## START DATA SHOWN
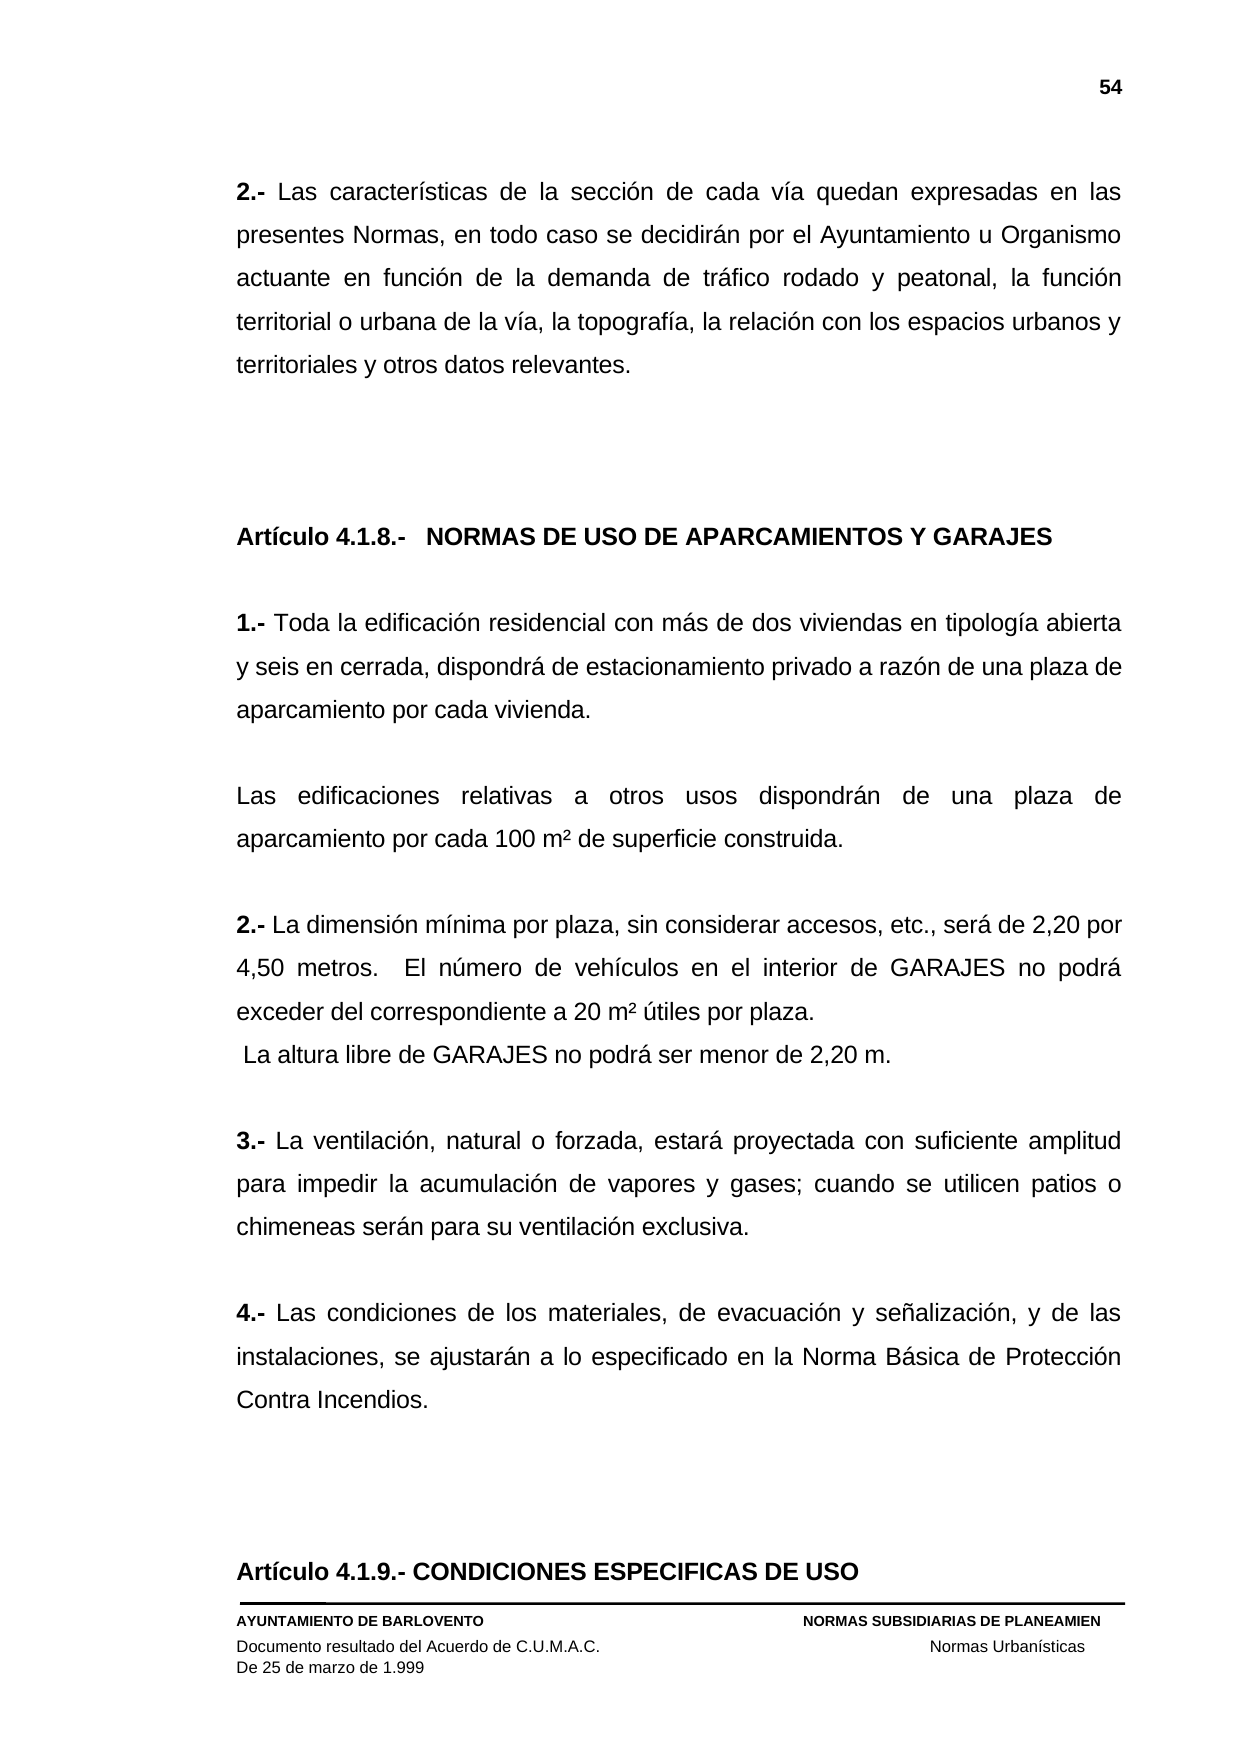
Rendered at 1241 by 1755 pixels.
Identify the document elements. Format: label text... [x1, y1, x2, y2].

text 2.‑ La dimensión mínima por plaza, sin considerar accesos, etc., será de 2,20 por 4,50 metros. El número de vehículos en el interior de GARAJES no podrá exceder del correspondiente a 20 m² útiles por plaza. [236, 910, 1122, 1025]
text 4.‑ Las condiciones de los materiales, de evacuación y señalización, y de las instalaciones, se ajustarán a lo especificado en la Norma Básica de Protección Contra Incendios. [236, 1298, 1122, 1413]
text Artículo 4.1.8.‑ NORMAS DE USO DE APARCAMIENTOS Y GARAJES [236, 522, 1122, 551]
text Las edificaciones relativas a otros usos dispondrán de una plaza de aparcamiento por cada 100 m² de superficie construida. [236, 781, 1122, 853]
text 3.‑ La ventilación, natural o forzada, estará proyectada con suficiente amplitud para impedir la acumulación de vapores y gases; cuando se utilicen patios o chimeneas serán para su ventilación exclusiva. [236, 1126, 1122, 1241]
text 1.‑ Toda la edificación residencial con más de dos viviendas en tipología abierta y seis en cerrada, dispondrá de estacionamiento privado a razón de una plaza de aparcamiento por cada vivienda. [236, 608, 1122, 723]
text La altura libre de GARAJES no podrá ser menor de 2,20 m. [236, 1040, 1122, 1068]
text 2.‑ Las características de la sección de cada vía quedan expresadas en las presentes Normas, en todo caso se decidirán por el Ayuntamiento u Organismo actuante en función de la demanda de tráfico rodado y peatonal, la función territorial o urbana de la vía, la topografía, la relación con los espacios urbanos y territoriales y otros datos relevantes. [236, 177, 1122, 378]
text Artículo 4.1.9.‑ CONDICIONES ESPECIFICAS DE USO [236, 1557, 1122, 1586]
## END DATA SHOWN
## START DATA SHOWN
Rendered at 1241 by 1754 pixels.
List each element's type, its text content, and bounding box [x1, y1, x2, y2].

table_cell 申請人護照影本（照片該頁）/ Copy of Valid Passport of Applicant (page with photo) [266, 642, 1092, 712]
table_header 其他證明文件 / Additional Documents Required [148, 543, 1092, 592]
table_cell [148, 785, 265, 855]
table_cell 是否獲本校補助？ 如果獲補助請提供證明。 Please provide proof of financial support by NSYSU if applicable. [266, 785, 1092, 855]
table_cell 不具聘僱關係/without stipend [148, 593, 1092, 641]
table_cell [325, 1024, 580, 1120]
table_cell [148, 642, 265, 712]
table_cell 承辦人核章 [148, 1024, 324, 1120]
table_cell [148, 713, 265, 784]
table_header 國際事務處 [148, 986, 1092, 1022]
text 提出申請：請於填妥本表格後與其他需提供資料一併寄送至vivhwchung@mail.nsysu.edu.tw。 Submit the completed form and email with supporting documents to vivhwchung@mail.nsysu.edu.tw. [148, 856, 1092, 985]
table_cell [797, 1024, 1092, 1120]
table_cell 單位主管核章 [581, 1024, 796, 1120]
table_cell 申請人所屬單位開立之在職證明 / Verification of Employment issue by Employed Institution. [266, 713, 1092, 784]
## END DATA SHOWN
## START DATA SHOWN
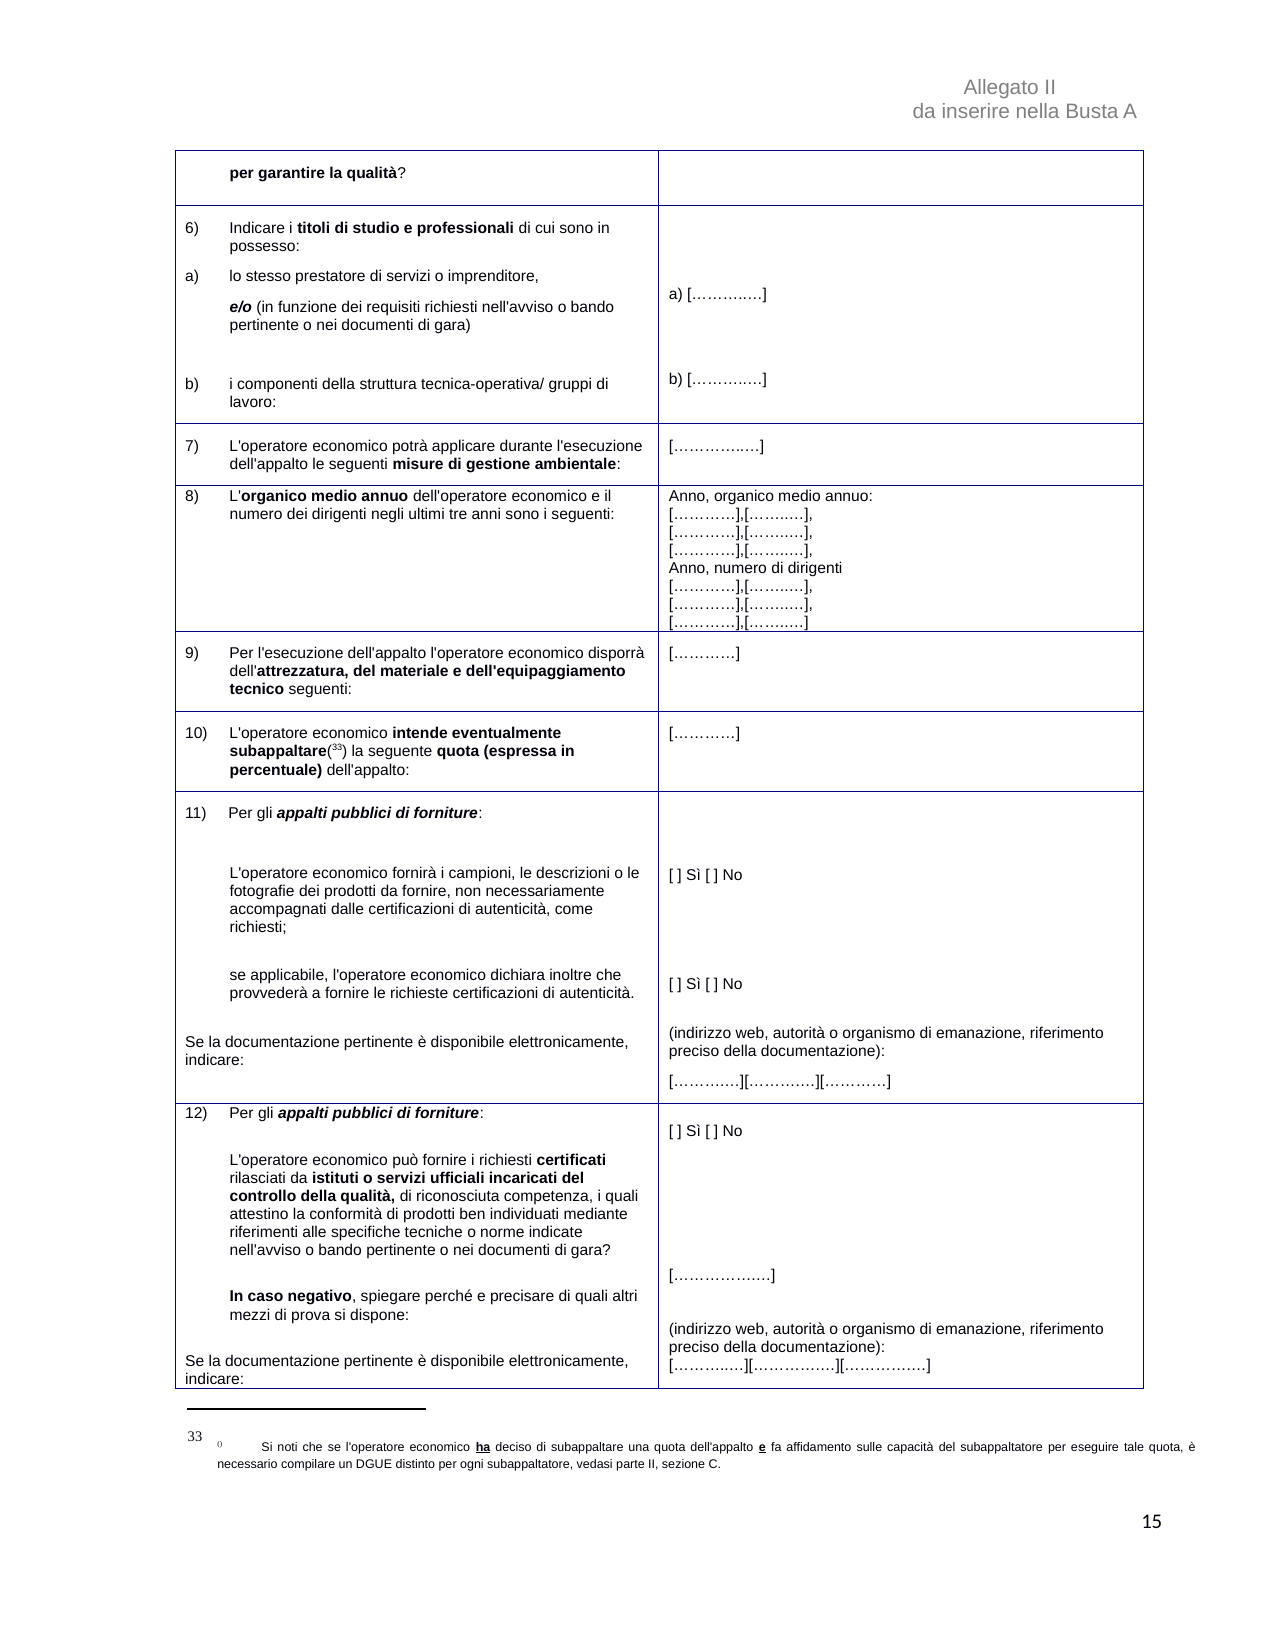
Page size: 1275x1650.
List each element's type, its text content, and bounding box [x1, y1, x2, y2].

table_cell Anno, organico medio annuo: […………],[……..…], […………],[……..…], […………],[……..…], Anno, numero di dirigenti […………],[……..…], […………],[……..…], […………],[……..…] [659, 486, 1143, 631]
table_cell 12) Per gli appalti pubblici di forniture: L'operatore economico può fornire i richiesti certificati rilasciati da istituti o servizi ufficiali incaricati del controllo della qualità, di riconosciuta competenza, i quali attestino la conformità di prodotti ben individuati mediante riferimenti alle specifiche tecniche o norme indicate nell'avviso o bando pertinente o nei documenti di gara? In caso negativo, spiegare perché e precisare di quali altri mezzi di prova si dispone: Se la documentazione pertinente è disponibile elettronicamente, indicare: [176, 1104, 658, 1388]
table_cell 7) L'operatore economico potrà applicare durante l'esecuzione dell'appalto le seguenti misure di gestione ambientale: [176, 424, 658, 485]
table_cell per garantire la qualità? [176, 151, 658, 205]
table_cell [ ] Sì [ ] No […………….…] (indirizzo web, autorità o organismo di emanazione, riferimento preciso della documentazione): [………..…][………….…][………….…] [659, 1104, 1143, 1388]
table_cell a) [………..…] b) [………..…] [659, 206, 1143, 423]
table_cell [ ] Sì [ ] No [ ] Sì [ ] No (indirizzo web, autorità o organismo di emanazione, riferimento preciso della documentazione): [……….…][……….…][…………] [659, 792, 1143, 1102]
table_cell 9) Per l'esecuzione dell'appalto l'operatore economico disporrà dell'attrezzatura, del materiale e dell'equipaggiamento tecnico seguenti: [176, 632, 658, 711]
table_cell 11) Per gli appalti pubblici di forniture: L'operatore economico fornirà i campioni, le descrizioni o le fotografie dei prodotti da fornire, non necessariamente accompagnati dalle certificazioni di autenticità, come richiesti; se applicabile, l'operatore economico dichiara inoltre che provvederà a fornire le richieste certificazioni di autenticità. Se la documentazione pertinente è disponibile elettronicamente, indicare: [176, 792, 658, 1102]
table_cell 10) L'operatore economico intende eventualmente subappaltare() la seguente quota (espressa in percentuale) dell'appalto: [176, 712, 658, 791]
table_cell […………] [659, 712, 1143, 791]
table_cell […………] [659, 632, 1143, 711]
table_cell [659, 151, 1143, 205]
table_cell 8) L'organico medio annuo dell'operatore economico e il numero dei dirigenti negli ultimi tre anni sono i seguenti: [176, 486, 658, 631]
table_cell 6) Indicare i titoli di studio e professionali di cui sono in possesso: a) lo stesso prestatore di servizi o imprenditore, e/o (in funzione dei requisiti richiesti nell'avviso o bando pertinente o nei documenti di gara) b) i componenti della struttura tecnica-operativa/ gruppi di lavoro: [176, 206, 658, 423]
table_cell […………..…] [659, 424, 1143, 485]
## END DATA SHOWN
Pull out every line of the material above that contains the string "otros", treating uppercase and lowercase as different.

(WRITTEN SOLUTION):
text Las edificaciones relativas a otros usos dispondrán de una plaza de aparcamiento por cada 100 m² de superficie construida. [236, 781, 1122, 853]
text 2.‑ Las características de la sección de cada vía quedan expresadas en las presentes Normas, en todo caso se decidirán por el Ayuntamiento u Organismo actuante en función de la demanda de tráfico rodado y peatonal, la función territorial o urbana de la vía, la topografía, la relación con los espacios urbanos y territoriales y otros datos relevantes. [236, 177, 1122, 378]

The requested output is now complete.